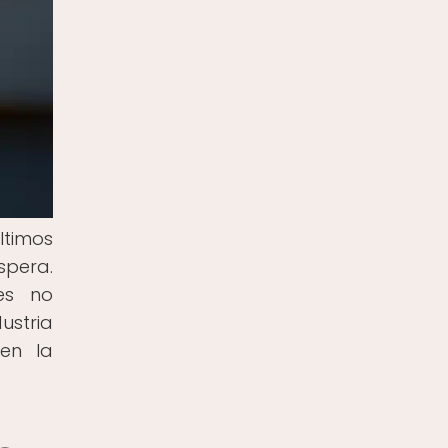
ltimos
spera.
es no
ustria
en la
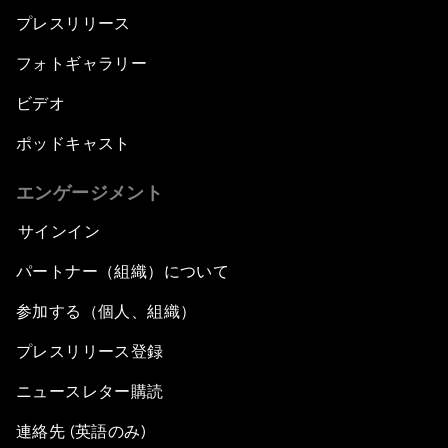
プレスリリース
フォトギャラリー
ビデオ
ポッドキャスト
エンゲージメント
サインイン
パートナー（組織）について
参加する（個人、組織）
プレスリリース登録
ニュースレター購読
連絡先 (英語のみ)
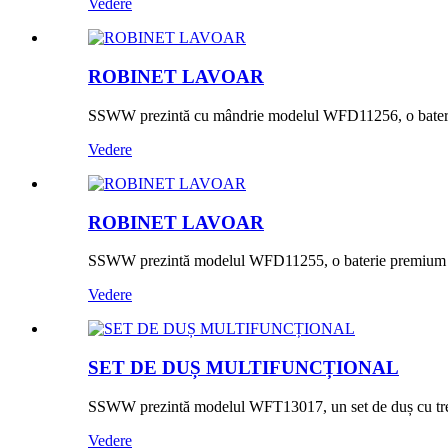
Vedere
ROBINET LAVOAR
SSWW prezintă cu mândrie modelul WFD11256, o baterie d
Vedere
ROBINET LAVOAR
SSWW prezintă modelul WFD11255, o baterie premium pen
Vedere
SET DE DUȘ MULTIFUNCȚIONAL
SSWW prezintă modelul WFT13017, un set de duș cu trei f
Vedere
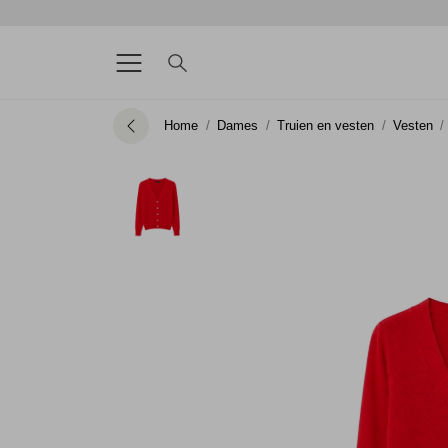
Home
Dames
Truien en vesten
Vesten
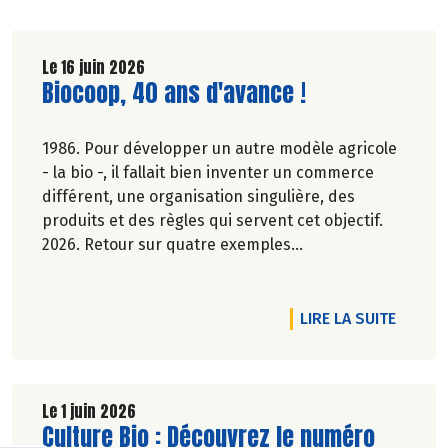
Le 16 juin 2026
Lire la suite de l'article
Biocoop, 40 ans d'avance !
1986. Pour développer un autre modèle agricole
- la bio -, il fallait bien inventer un commerce
différent, une organisation singulière, des
produits et des règles qui servent cet objectif.
2026. Retour sur quatre exemples
emblématiques, des avancées devenues des
évidences ou d'actualité dans la société.
Elsa Quinel.
DE L'A
LIRE LA SUITE
Le 1 juin 2026
Lire la suite de l'article
Culture Bio : Découvrez le numéro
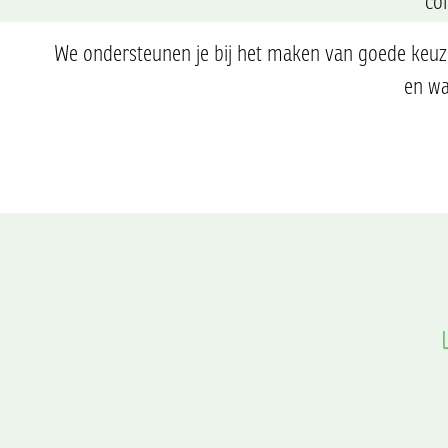
co
We ondersteunen je bij het maken van goede keuzes,
en waa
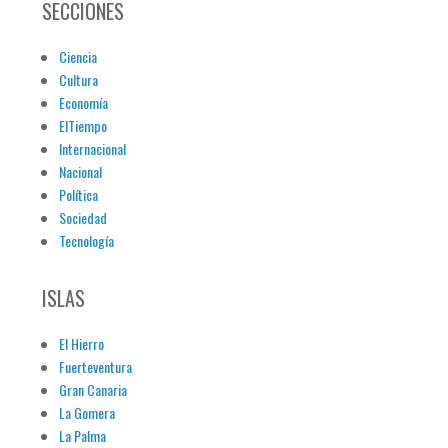
SECCIONES
Ciencia
Cultura
Economía
ElTiempo
Internacional
Nacional
Política
Sociedad
Tecnología
ISLAS
El Hierro
Fuerteventura
Gran Canaria
La Gomera
La Palma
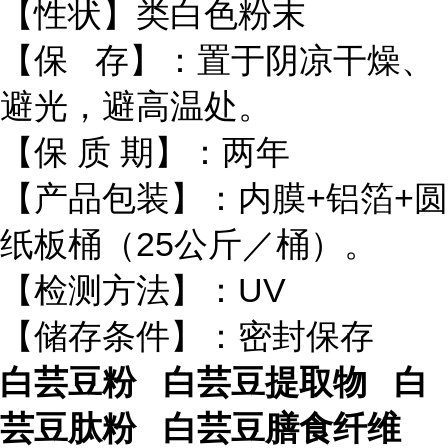
【性状】类白色粉末
【保 存】：置于阴凉干燥、
避光，避高温处。
【保 质 期】：两年
【产品包装】：内膜+铝箔+圆
纸板桶（25公斤／桶）。
【检测方法】：UV
【储存条件】：密封保存
白芸豆粉 白芸豆提取物 白
芸豆肽粉 白芸豆膳食纤维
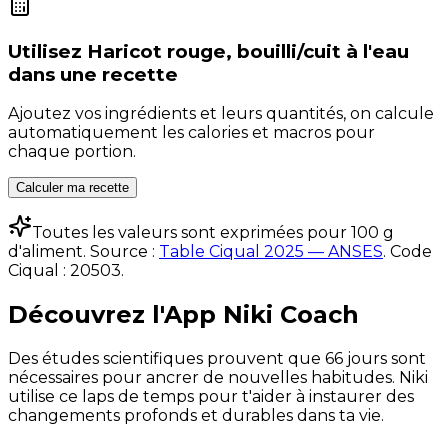
Utilisez
Haricot rouge, bouilli/cuit à l'eau
dans une recette
Ajoutez vos ingrédients et leurs quantités, on calcule
automatiquement les calories et macros pour
chaque portion.
Calculer ma recette
Toutes les valeurs sont exprimées pour 100 g
d'aliment. Source :
Table Ciqual 2025 — ANSES
.
Code
Ciqual :
20503
.
Découvrez l'App Niki Coach
Des études scientifiques prouvent que 66 jours sont
nécessaires pour ancrer de nouvelles habitudes. Niki
utilise ce laps de temps pour t'aider à instaurer des
changements profonds et durables dans ta vie.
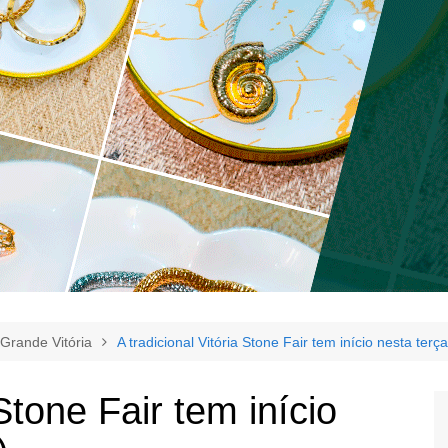
Grande Vitória
A tradicional Vitória Stone Fair tem início nesta terça
 Stone Fair tem início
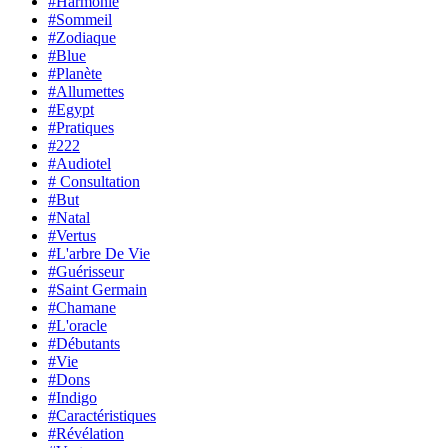
#Harmonie
#Sommeil
#Zodiaque
#Blue
#Planète
#Allumettes
#Egypt
#Pratiques
#222
#Audiotel
# Consultation
#But
#Natal
#Vertus
#L'arbre De Vie
#Guérisseur
#Saint Germain
#Chamane
#L'oracle
#Débutants
#Vie
#Dons
#Indigo
#Caractéristiques
#Révélation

What the exercise asks:
Pictures excluded, output exactly the line that contains "Des études scientifiques" and every line after it to the end of the data above.

Problem solution:
Des études scientifiques prouvent que 66 jours sont
nécessaires pour ancrer de nouvelles habitudes. Niki
utilise ce laps de temps pour t'aider à instaurer des
changements profonds et durables dans ta vie.
Grande Vitória
A tradicional Vitória Stone Fair tem início nesta terça
 Stone Fair tem início
#Harmonie
#Sommeil
#Zodiaque
#Blue
#Planète
#Allumettes
#Egypt
#Pratiques
#222
#Audiotel
# Consultation
#But
#Natal
#Vertus
#L'arbre De Vie
#Guérisseur
#Saint Germain
#Chamane
#L'oracle
#Débutants
#Vie
#Dons
#Indigo
#Caractéristiques
#Révélation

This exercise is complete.